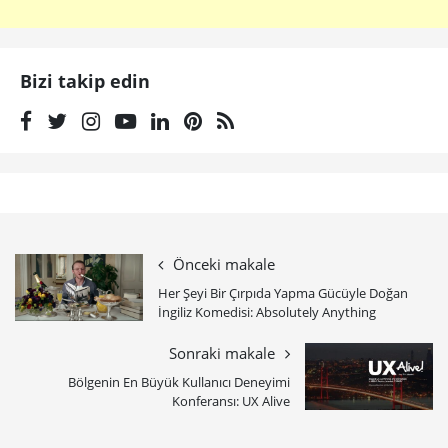
Bizi takip edin
Önceki makale
Her Şeyi Bir Çırpıda Yapma Gücüyle Doğan
İngiliz Komedisi: Absolutely Anything
Sonraki makale
Bölgenin En Büyük Kullanıcı Deneyimi
Konferansı: UX Alive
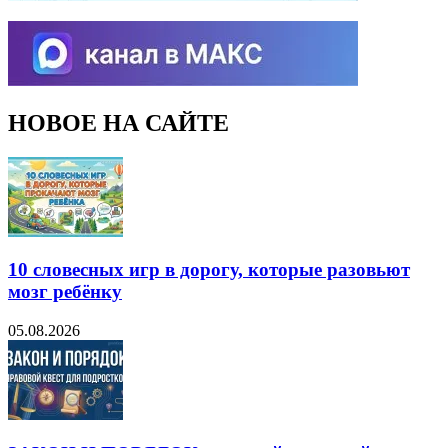
НОВОЕ НА САЙТЕ
10 словесных игр в дорогу, которые разовьют
мозг ребёнку
05.08.2026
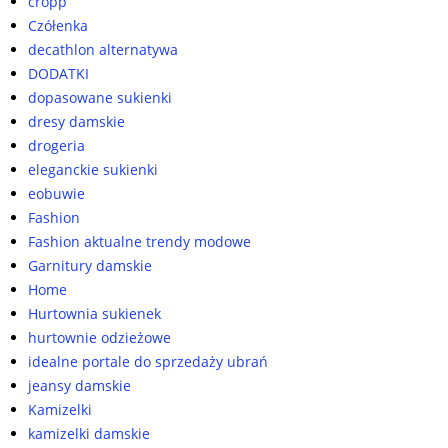
cropp
Czółenka
decathlon alternatywa
DODATKI
dopasowane sukienki
dresy damskie
drogeria
eleganckie sukienki
eobuwie
Fashion
Fashion aktualne trendy modowe
Garnitury damskie
Home
Hurtownia sukienek
hurtownie odzieżowe
idealne portale do sprzedaży ubrań
jeansy damskie
Kamizelki
kamizelki damskie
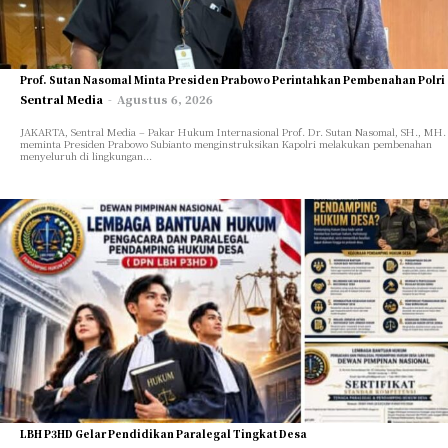
Prof. Sutan Nasomal Minta Presiden Prabowo Perintahkan Pembenahan Polri
Sentral Media
-
Agustus 6, 2026
JAKARTA, Sentral Media – Pakar Hukum Internasional Prof. Dr. Sutan Nasomal, SH., MH.
meminta Presiden Prabowo Subianto menginstruksikan Kapolri melakukan pembenahan
menyeluruh di lingkungan...
LBH P3HD Gelar Pendidikan Paralegal Tingkat Desa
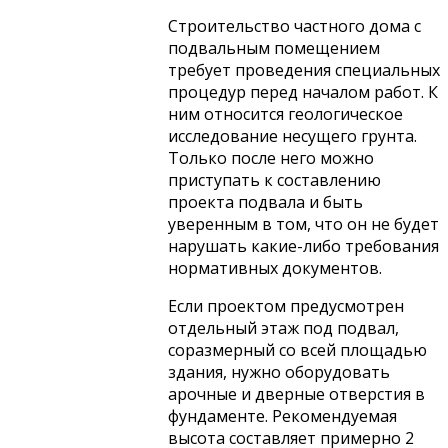
Строительство частного дома с
подвальным помещением
требует проведения специальных
процедур перед началом работ. К
ним относится геологическое
исследование несущего грунта.
Только после него можно
приступать к составлению
проекта подвала и быть
уверенным в том, что он не будет
нарушать какие-либо требования
нормативных документов.
Если проектом предусмотрен
отдельный этаж под подвал,
соразмерный со всей площадью
здания, нужно оборудовать
арочные и дверные отверстия в
фундаменте. Рекомендуемая
высота составляет примерно 2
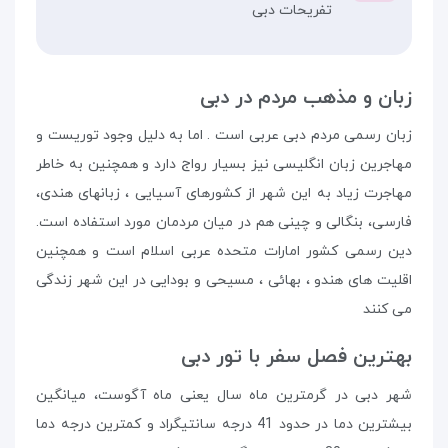
تفریحات دبی
زبان و مذهب مردم در دبی
زبان رسمی مردم دبی عربی است . اما به دلیل وجود توریست و
مهاجرین زبان انگلیسی نیز بسیار رواج دارد و همچنین به خاطر
مهاجرت زیاد به این شهر از کشورهای آسیایی ، زبانهای هندی،
فارسی، بنگالی و چینی هم در میان مردمان مورد استفاده است.
دین رسمی کشور امارات متحده عربی اسلام است و همچنین
اقلیت های هندو ، بهائی ، مسیحی و بودایی در این شهر زندگی
می کنند
بهترین فصل سفر با تور دبی
شهر دبی در گرمترین ماه سال یعنی ماه آگوست، میانگین
بیشترین دما در حدود 41 درجه سانتیگراد و کمترین درجه دما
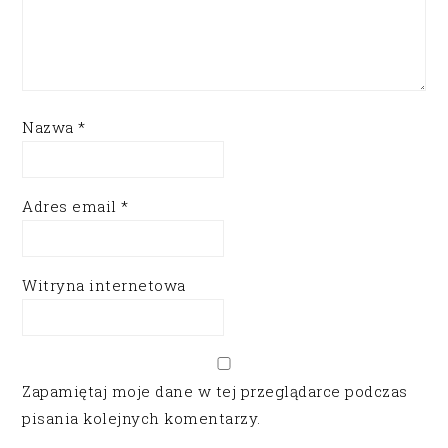
Nazwa
*
Adres email
*
Witryna internetowa
Zapamiętaj moje dane w tej przeglądarce podczas
pisania kolejnych komentarzy.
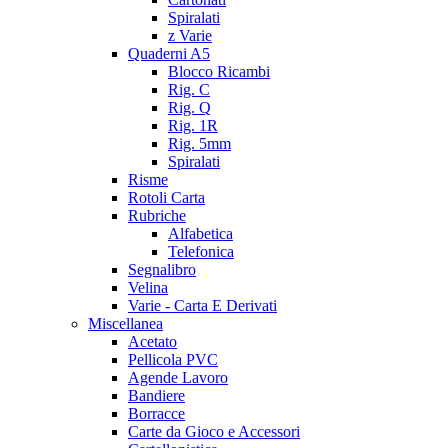
Spiralati
z Varie
Quaderni A5
Blocco Ricambi
Rig. C
Rig. Q
Rig. 1R
Rig. 5mm
Spiralati
Risme
Rotoli Carta
Rubriche
Alfabetica
Telefonica
Segnalibro
Velina
Varie - Carta E Derivati
Miscellanea
Acetato
Pellicola PVC
Agende Lavoro
Bandiere
Borracce
Carte da Gioco e Accessori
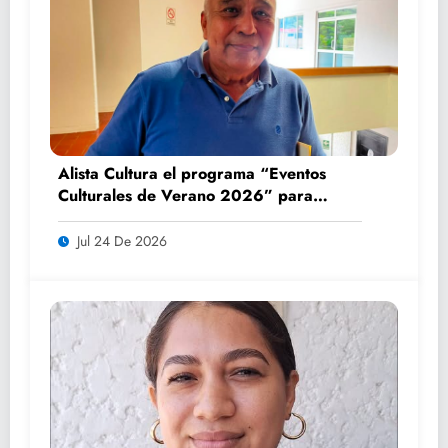
Alista Cultura el programa “Eventos
Culturales de Verano 2026” para
impulsar el turismo y la convivencia
familiar
Jul 24 De 2026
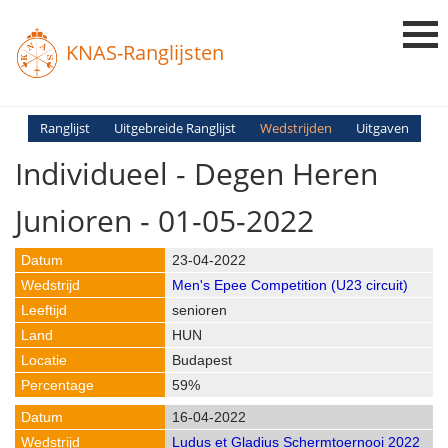
KNAS-Ranglijsten
Login
Ranglijst
Uitgebreide Ranglijst
Wedstrijden
Uitgaven
Individueel - Degen Heren
Ranglijsten
Uitslagen
Junioren - 01-05-2022
Uitleg en Vragen
23-04-2022
Men's Epee Competition (U23 circuit)
senioren
HUN
Budapest
59%
16-04-2022
Ludus et Gladius Schermtoernooi 2022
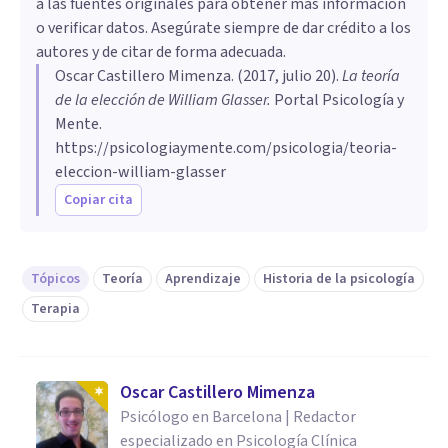
a las fuentes originales para obtener más información
o verificar datos. Asegúrate siempre de dar crédito a los
autores y de citar de forma adecuada.
Oscar Castillero Mimenza
. (
2017, julio 20
).
La teoría
de la elección de William Glasser
.
Portal Psicología y
Mente.
https://psicologiaymente.com/psicologia/teoria-
eleccion-william-glasser
Copiar cita
Tópicos
Teoría
Aprendizaje
Historia de la psicología
Terapia
Oscar Castillero Mimenza
Psicólogo en Barcelona | Redactor
especializado en Psicología Clínica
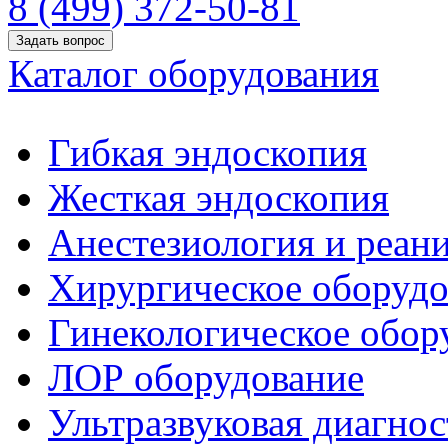
8 (499) 372-50-81
Задать вопрос
Каталог оборудования
Гибкая эндоскопия
Жесткая эндоскопия
Анестезиология и реан
Хирургическое оборудо
Гинекологическое обор
ЛОР оборудование
Ультразвуковая диагнос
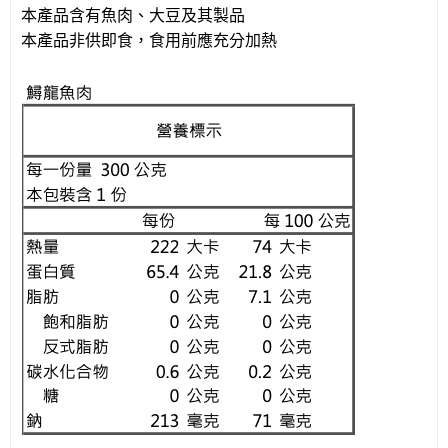
本產品含有魚肉、大豆及其製品
本產品非供即食，食用前應充分加熱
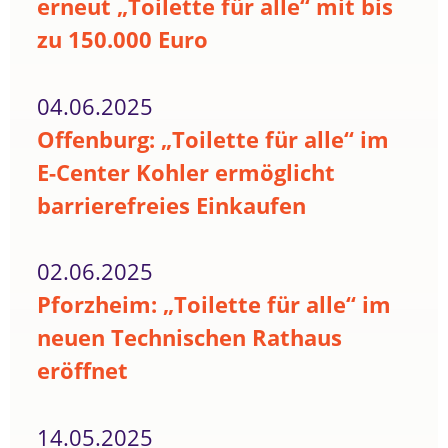
erneut „Toilette für alle“ mit bis
zu 150.000 Euro
04.06.2025
Offenburg: „Toilette für alle“ im
E-Center Kohler ermöglicht
barrierefreies Einkaufen
02.06.2025
Pforzheim: „Toilette für alle“ im
neuen Technischen Rathaus
eröffnet
14.05.2025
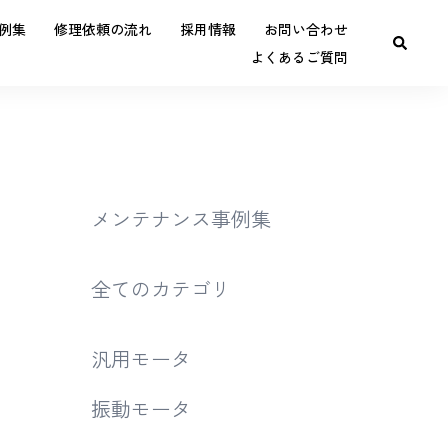
例集
修理依頼の流れ
採用情報
お問い合わせ
よくあるご質問
メンテナンス事例集
・
全てのカテゴリ
汎用モータ
振動モータ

= Assignment =
Output nothing but the records, word for word, and none of their pictures.

= Problem solution =
Bizi takip edin
Önceki makale
Her Şeyi Bir Çırpıda Yapma Gücüyle Doğan
İngiliz Komedisi: Absolutely Anything
Sonraki makale
Bölgenin En Büyük Kullanıcı Deneyimi
Konferansı: UX Alive
НОВОЕ НА САЙТЕ
10 словесных игр в дорогу, которые разовьют
мозг ребёнку
05.08.2026
cropp
Czółenka
decathlon alternatywa
DODATKI
dopasowane sukienki
dresy damskie
drogeria
eleganckie sukienki
eobuwie
Fashion
Fashion aktualne trendy modowe
Garnitury damskie
Home
Hurtownia sukienek
hurtownie odzieżowe
idealne portale do sprzedaży ubrań
jeansy damskie
Kamizelki
kamizelki damskie
Prof. Sutan Nasomal Minta Presiden Prabowo Perintahkan Pembenahan Polri
Sentral Media
-
Agustus 6, 2026
JAKARTA, Sentral Media – Pakar Hukum Internasional Prof. Dr. Sutan Nasomal, SH., MH.
meminta Presiden Prabowo Subianto menginstruksikan Kapolri melakukan pembenahan
menyeluruh di lingkungan...
LBH P3HD Gelar Pendidikan Paralegal Tingkat Desa
Строительство частного дома с
подвальным помещением
требует проведения специальных
процедур перед началом работ. К
ним относится геологическое
исследование несущего грунта.
Только после него можно
приступать к составлению
проекта подвала и быть
уверенным в том, что он не будет
нарушать какие-либо требования
нормативных документов.
Если проектом предусмотрен
отдельный этаж под подвал,
соразмерный со всей площадью
здания, нужно оборудовать
арочные и дверные отверстия в
фундаменте. Рекомендуемая
высота составляет примерно 2
تفریحات دبی
زبان و مذهب مردم در دبی
زبان رسمی مردم دبی عربی است . اما به دلیل وجود توریست و
مهاجرین زبان انگلیسی نیز بسیار رواج دارد و همچنین به خاطر
مهاجرت زیاد به این شهر از کشورهای آسیایی ، زبانهای هندی،
فارسی، بنگالی و چینی هم در میان مردمان مورد استفاده است.
دین رسمی کشور امارات متحده عربی اسلام است و همچنین
اقلیت های هندو ، بهائی ، مسیحی و بودایی در این شهر زندگی
می کنند
بهترین فصل سفر با تور دبی
شهر دبی در گرمترین ماه سال یعنی ماه آگوست، میانگین
بیشترین دما در حدود 41 درجه سانتیگراد و کمترین درجه دما
Nazwa
*
Adres email
*
Witryna internetowa
Zapamiętaj moje dane w tej przeglądarce podczas
pisania kolejnych komentarzy.
Spiralati
z Varie
Quaderni A5
Blocco Ricambi
Rig. C
Rig. Q
Rig. 1R
Rig. 5mm
Spiralati
Risme
Rotoli Carta
Rubriche
Alfabetica
Telefonica
Segnalibro
Velina
Varie - Carta E Derivati
Miscellanea
Acetato
Pellicola PVC
Agende Lavoro
Bandiere
Borracce
Carte da Gioco e Accessori
Alista Cultura el programa “Eventos
Culturales de Verano 2026” para
impulsar el turismo y la convivencia
familiar
Jul 24 De 2026
KNAS-Ranglijsten
Login
Ranglijst
Uitgebreide Ranglijst
Wedstrijden
Uitgaven
Individueel - Degen Heren
Ranglijsten
Uitslagen
Junioren - 01-05-2022
Uitleg en Vragen
23-04-2022
Men's Epee Competition (U23 circuit)
senioren
HUN
Budapest
59%
16-04-2022
Ludus et Gladius Schermtoernooi 2022
a las fuentes originales para obtener más información
o verificar datos. Asegúrate siempre de dar crédito a los
autores y de citar de forma adecuada.
Oscar Castillero Mimenza
. (
2017, julio 20
).
La teoría
de la elección de William Glasser
.
Portal Psicología y
Mente.
https://psicologiaymente.com/psicologia/teoria-
eleccion-william-glasser
Copiar cita
Tópicos
Teoría
Aprendizaje
Historia de la psicología
Terapia
Oscar Castillero Mimenza
Psicólogo en Barcelona | Redactor
especializado en Psicología Clínica
8 (499) 372-50-81
Задать вопрос
Каталог оборудования
Гибкая эндоскопия
Жесткая эндоскопия
Анестезиология и реан
Хирургическое оборудо
Гинекологическое обор
ЛОР оборудование
Ультразвуковая диагнос
本產品含有魚肉、大豆及其製品
本產品非供即食，食用前應充分加熱
erneut „Toilette für alle“ mit bis
zu 150.000 Euro
04.06.2025
Offenburg: „Toilette für alle“ im
E-Center Kohler ermöglicht
barrierefreies Einkaufen
02.06.2025
Pforzheim: „Toilette für alle“ im
neuen Technischen Rathaus
eröffnet
14.05.2025
例集
修理依頼の流れ
採用情報
お問い合わせ
よくあるご質問
メンテナンス事例集
・
全てのカテゴリ
汎用モータ
振動モータ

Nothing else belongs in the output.